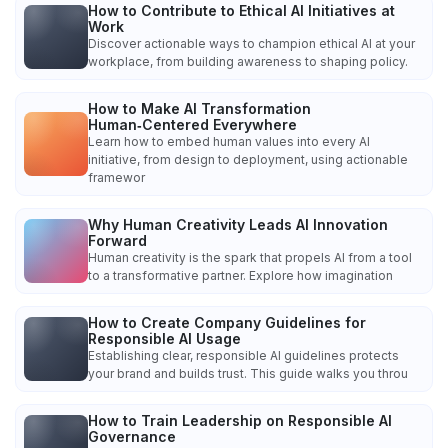
How to Contribute to Ethical AI Initiatives at
Work
Discover actionable ways to champion ethical AI at your
workplace, from building awareness to shaping policy.
How to Make AI Transformation
Human‑Centered Everywhere
Learn how to embed human values into every AI
initiative, from design to deployment, using actionable
framewor
Why Human Creativity Leads AI Innovation
Forward
Human creativity is the spark that propels AI from a tool
to a transformative partner. Explore how imagination
How to Create Company Guidelines for
Responsible AI Usage
Establishing clear, responsible AI guidelines protects
your brand and builds trust. This guide walks you throu
How to Train Leadership on Responsible AI
Governance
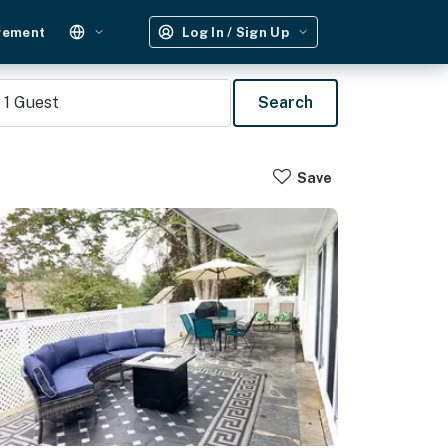
gement
Log In / Sign Up
1
Guest
Search
Save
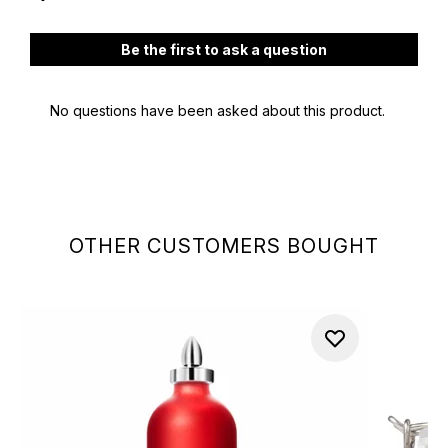
OTHER CUSTOMERS BOUGHT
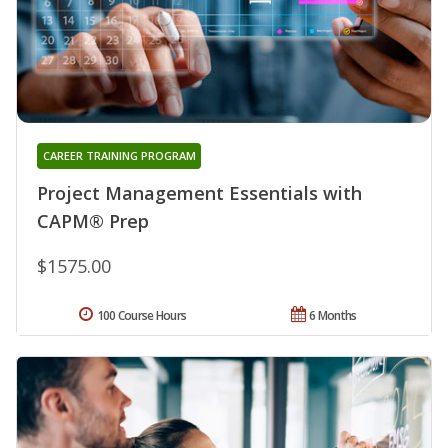
CAREER TRAINING PROGRAM
Project Management Essentials with
CAPM® Prep
$1575.00
100 Course Hours
6 Months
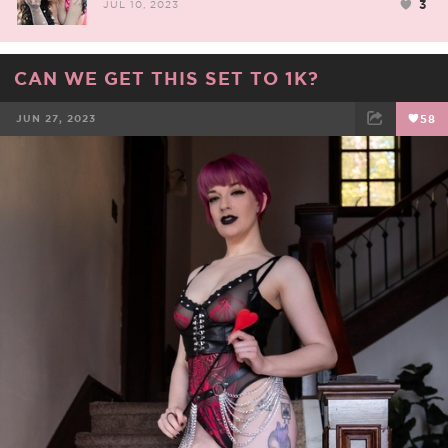
3
JUL 10, 2023
CAN WE GET THIS SET TO 1K?
JUN 27, 2023
58
FACEBOOK
TWEET
EMAIL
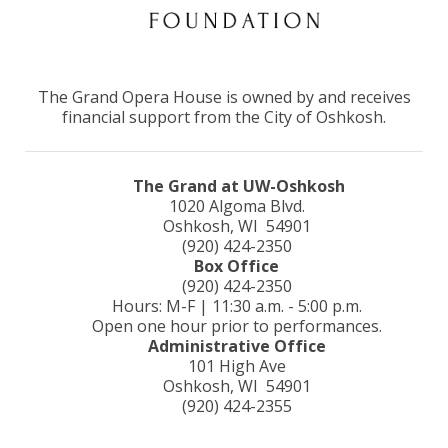
The Grand Opera House is owned by and receives
financial support from the City of Oshkosh.
The Grand at UW-Oshkosh
1020 Algoma Blvd.
Oshkosh, WI 54901
(920) 424-2350
Box Office
(920) 424-2350
Hours: M-F | 11:30 a.m. - 5:00 p.m.
Open one hour prior to performances.
Administrative Office
101 High Ave
Oshkosh, WI 54901
(920) 424-2355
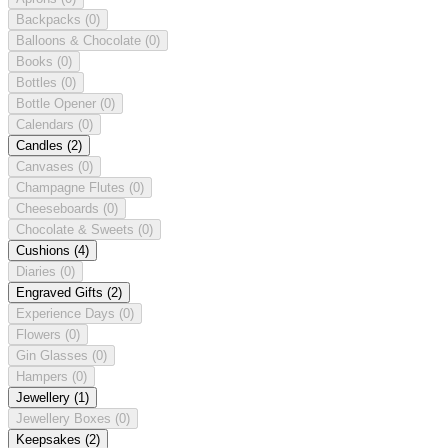
Backpacks
(0)
Balloons & Chocolate
(0)
Books
(0)
Bottles
(0)
Bottle Opener
(0)
Calendars
(0)
Candles
(2)
Canvases
(0)
Champagne Flutes
(0)
Cheeseboards
(0)
Chocolate & Sweets
(0)
Cushions
(4)
Diaries
(0)
Engraved Gifts
(2)
Experience Days
(0)
Flowers
(0)
Gin Glasses
(0)
Hampers
(0)
Jewellery
(1)
Jewellery Boxes
(0)
Keepsakes
(2)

::::::

§ YOUR GOAL
Make a verbatim copy of all the entries and strip out the pictures.

§ OUTPUT
How to Contribute to Ethical AI Initiatives at
Work
Discover actionable ways to champion ethical AI at your
workplace, from building awareness to shaping policy.
How to Make AI Transformation
Human‑Centered Everywhere
Learn how to embed human values into every AI
initiative, from design to deployment, using actionable
framewor
Why Human Creativity Leads AI Innovation
Forward
Human creativity is the spark that propels AI from a tool
to a transformative partner. Explore how imagination
How to Create Company Guidelines for
Responsible AI Usage
Establishing clear, responsible AI guidelines protects
your brand and builds trust. This guide walks you throu
How to Train Leadership on Responsible AI
Governance
gement
Log In / Sign Up
1
Guest
Search
Save
OTHER CUSTOMERS BOUGHT
CAREER TRAINING PROGRAM
Project Management Essentials with
CAPM® Prep
$1575.00
100 Course Hours
6 Months
3
JUL 10, 2023
CAN WE GET THIS SET TO 1K?
JUN 27, 2023
58
FACEBOOK
TWEET
EMAIL
The Grand Opera House is owned by and receives
financial support from the City of Oshkosh.
The Grand at UW-Oshkosh
1020 Algoma Blvd.
Oshkosh, WI 54901
(920) 424-2350
Box Office
(920) 424-2350
Hours: M-F | 11:30 a.m. - 5:00 p.m.
Open one hour prior to performances.
Administrative Office
101 High Ave
Oshkosh, WI 54901
(920) 424-2355
Backpacks
(0)
Balloons & Chocolate
(0)
Books
(0)
Bottles
(0)
Bottle Opener
(0)
Calendars
(0)
Candles
(2)
Canvases
(0)
Champagne Flutes
(0)
Cheeseboards
(0)
Chocolate & Sweets
(0)
Cushions
(4)
Diaries
(0)
Engraved Gifts
(2)
Experience Days
(0)
Flowers
(0)
Gin Glasses
(0)
Hampers
(0)
Jewellery
(1)
Jewellery Boxes
(0)
Keepsakes
(2)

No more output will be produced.